Europe must launch a 'fast energy' programme to power AI
European Council on Foreign Relations
· April 01, 2026
· ✓ verified
The European Council on Foreign Relations (ECFR) paper by Nicu Popescu and Alan Riley calls for a comprehensive “fast energy” programme to accelerate permitting, grid buildout and deployment of clean and firm power across the EU to enable AI and protect competitiveness.

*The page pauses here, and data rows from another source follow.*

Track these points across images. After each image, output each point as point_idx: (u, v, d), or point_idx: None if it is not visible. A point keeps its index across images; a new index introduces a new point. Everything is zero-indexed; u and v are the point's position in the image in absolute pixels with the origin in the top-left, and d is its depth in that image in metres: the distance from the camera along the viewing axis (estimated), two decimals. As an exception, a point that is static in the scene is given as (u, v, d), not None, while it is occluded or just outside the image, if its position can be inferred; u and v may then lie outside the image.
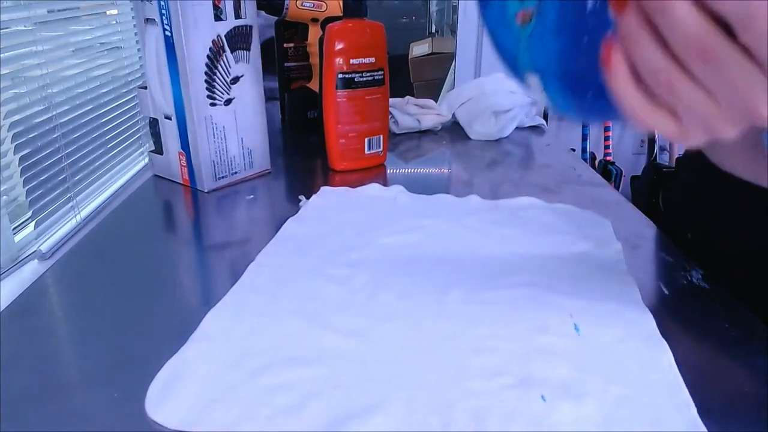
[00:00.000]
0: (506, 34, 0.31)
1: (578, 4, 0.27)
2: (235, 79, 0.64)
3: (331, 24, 0.66)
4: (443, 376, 0.34)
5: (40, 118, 0.59)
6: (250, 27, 0.64)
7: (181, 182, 0.67)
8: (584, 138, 1.86)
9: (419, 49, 1.93)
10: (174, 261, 0.50)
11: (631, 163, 1.90)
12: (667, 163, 1.81)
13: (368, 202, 0.60)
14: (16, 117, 0.56)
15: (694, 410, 0.31)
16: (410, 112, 0.87)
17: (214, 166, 0.64)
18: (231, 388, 0.33)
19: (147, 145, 0.80)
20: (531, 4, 0.29)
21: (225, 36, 0.61)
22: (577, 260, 0.48)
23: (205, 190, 0.64)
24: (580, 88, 0.29)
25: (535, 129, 0.91)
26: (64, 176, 0.62)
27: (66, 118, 0.63)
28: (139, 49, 0.82)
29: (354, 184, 0.64)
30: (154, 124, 0.67)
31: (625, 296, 0.42)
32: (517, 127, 0.88)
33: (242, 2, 0.62)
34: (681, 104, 0.23)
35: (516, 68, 0.32)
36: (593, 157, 1.88)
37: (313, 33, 0.86)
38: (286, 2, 0.81)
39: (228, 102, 0.64)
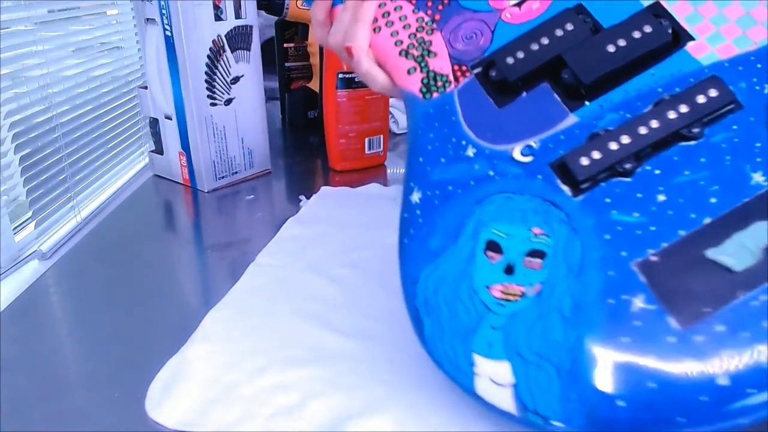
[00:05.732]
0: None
1: None
2: (236, 79, 0.64)
3: (331, 24, 0.66)
4: (443, 376, 0.34)
5: (40, 118, 0.59)
6: (251, 27, 0.64)
7: (182, 182, 0.67)
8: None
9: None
10: (174, 261, 0.50)
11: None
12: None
13: (368, 202, 0.60)
14: (17, 117, 0.56)
15: (694, 410, 0.31)
16: (410, 112, 0.87)
17: (215, 166, 0.64)
18: (231, 388, 0.33)
19: (147, 145, 0.80)
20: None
21: (225, 36, 0.61)
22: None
23: (206, 190, 0.64)
24: None
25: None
26: (64, 176, 0.62)
27: (66, 118, 0.63)
28: (139, 49, 0.82)
29: (354, 184, 0.64)
30: (154, 124, 0.67)
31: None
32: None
33: (242, 2, 0.62)
34: None
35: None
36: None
37: (314, 33, 0.85)
38: (286, 2, 0.81)
39: (228, 102, 0.64)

- Main announcement/action: The ECFR authors propose a fast energy programme focused on faster permitting (use/adoption of Article 122 measures), faster grid buildout, and faster deployment of clean and firm power; recommended actions include convening a small high-powered EU/member-state group to unblock legal and administrative barriers and consider additional financial/regulatory support. Key concrete elements: use all technologies (nuclear, CCGTs, near-to-market battery storage, renewables), draw on Article 122 emergency permitting, and explore co-financing of nuclear by tech firms; timelines/examples cited include Britain’s Fingleton regulatory review (launched April, reported December) and proposed 15–20 year long-term gas contracts.
- Background and details: The paper documents comparative capacity and investment examples—US “Stargate” ~ $500bn envisaged for hyperscale AI sites, UBS and investment-bank estimates of annual data-center investment approaching ~$500bn by the late-2020s, and energy figures such as AI-related electricity estimates of 165–325 TWh by 2028; it highlights price data (energy spike to €340 per MWh in Aug 2022 and ETS carbon price €70–€80 /tCO2 in 2025) and recommends ETS review, market mechanisms (PPAs/CfDs), supply diversification and scaling manufacturing (e.g., CCGTs) to shorten delivery timelines.